Сверхнациональная нация, или Смерть русским
Внеположная русскому народу в масштабах всей Земли, «Русская Доктрина» внеположна ему и в масштабах собственно России. Ибо имеет в виду не его, если так можно выразиться, личную судьбу и благо, а судьбу и благо всего населения страны в целом. Или, по терминологии доктринёров-смыслократов, сверхнациональной нации. Опасность такого подхода для нас, русских, выверена всей нашей историей, и сегодня представляется прямо-таки смертельной.
«Идея единства нации (единства языка, ценностей, поведения, культуры)… должна быть сверхнационально-русской» (226), — так уверяют нас смыслократы, недаром исключившие общность происхождения из списка признаков нации. И разъясняют: «Всякий, кто вставал с нами в ряд и брался за топор и пилу, — тоже становился русским, будь он татарин, бурят, осетин, таджик или китаец» (271), «непринадлежность к великороссам и славянам не делает граждан России нерусскими» (273).
Извращённое понимание русскости — краеугольный камень доктринальной смыслократии. Здесь проходит главный водораздел, делающий невозможным приятие РД в целом, невзирая ни на какие её подлинные и мнимые достоинства. Ибо принять доктринёрскую трактовку русскости — означает предать свой родной, собственно русский народ, согласиться с его смертью (точнее, с похоронами заживо), благословить его исчезновение в кратчайшей перспективе. Это всё равно, что превратить свой отчий дом в общежитие, а собственную родную семью променять на жилтоварищество, признав, ни с того ни с сего, родным всё пёстрое население общаги.
Для нормального русского человека это вещь совершенно невозможная. Я могу уважать и ценить инородца, разделившего со мной тяжкий труд, особенно воинский. Я и полюбить мог бы такого человека, но только не так, как любят сына, брата, отца. Мне даже и неважно было бы, хорошо ли он говорит по-русски, знает ли Пушкина, верит ли в Христа или Перуна. Уважать и любить можно любого работника, сотрудника, соратника, свою рабочую лошадь или дойную корову, наконец. Но никто и никогда не заставит меня принять в семью ни лошадь, ни корову, ни работника, не заставит меня относиться к ним как к родным. Как ни одну даже самую лучшую в мире женщину я не соглашусь принять вместо своей родной матери. Это — совершенно разные вещи! А если меня будут пытаться склонить к тому силой, я возьмусь за оружие.

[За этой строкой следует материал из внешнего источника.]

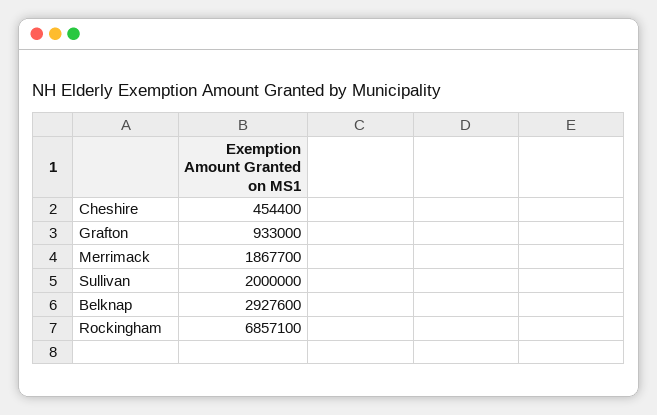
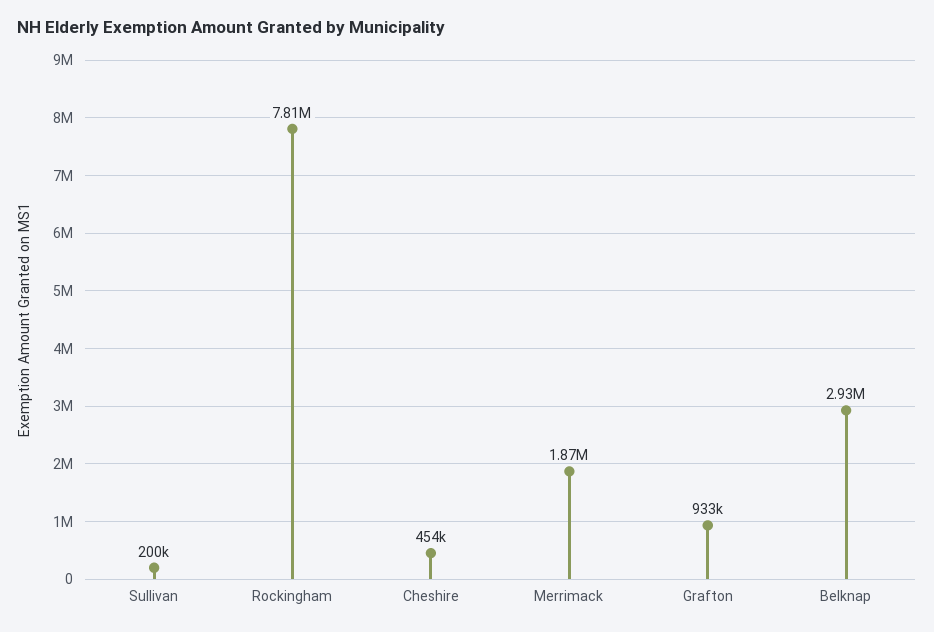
Sullivan: 2000000 -> 200000
Rockingham: 6857100 -> 7810000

Моя семья — это моя семья и только.
Мой народ — это мой народ и только.
Замечательно в этом контексте откровенное признание авторов: «Консерваторы видят в частях нации членов семьи — если это не родные дети, не своё племя, то государство выступает как сиротский приют, усыновляющий племена» (39).

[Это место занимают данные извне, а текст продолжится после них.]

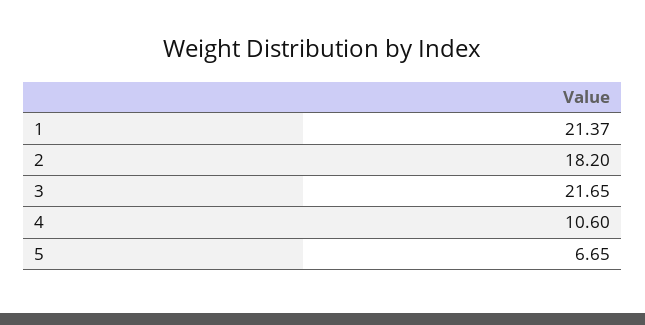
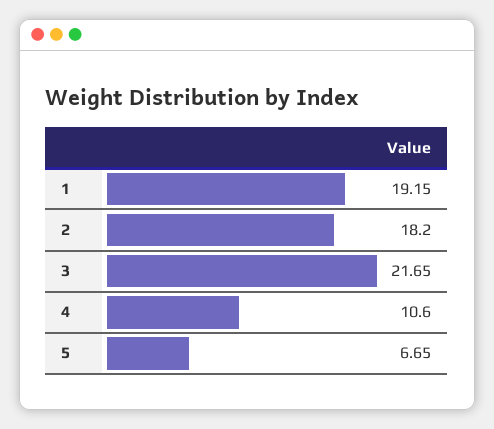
1: 21.37 -> 19.15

Вот-вот, именно: государство как сиротский приют. Так смыслократы понимают идеал! Большое спасибо. Мы это знаем не понаслышке. Мы, русские, всей шкурой восчувствовали, что это значит, когда тёплый родительский дом превращается в сиротский приют, ведь именно в такое горько-сиротское положение нас сразу же поставила советская власть. А каково иным детишкам, инородцам, у которых живы папа-мама, когда их в сироты записывают, под приёмных родителей отдают? Ведь у них и свои настоящие родители есть, любимые, чтимые, а им говорят: нет, дорогие, вы теперь дети другого рода-племени! Ведь так вам же лучше, сытнее, почётнее! А они не хотят менять родных — на почётных… А при этом каково родным-то детям, когда их дом наполняют чужие сверстники, к которым требуется относиться как к своим, отдавая, хочешь-нехочешь, любимые игрушки и самые сладкие кусочки? Каково, наконец, жить законному наследнику хозяина-отца, в доме, где распоряжаются сменяющие друг друга отчимы, при которых бегают по двору десятки детишек, все одинаково свои, все одинаково чужие? Как чувствовал бы себя Телемах, если бы Пенелопа, вместо того, чтобы ждать Одиссея, вышла бы тем временем разок-другой-третий замуж, наплодя полный двор бастардов, претендующих на хозяйство телемахова отца? Не схватился ли бы законный сын царя Итаки раньше времени за отцовский лук?!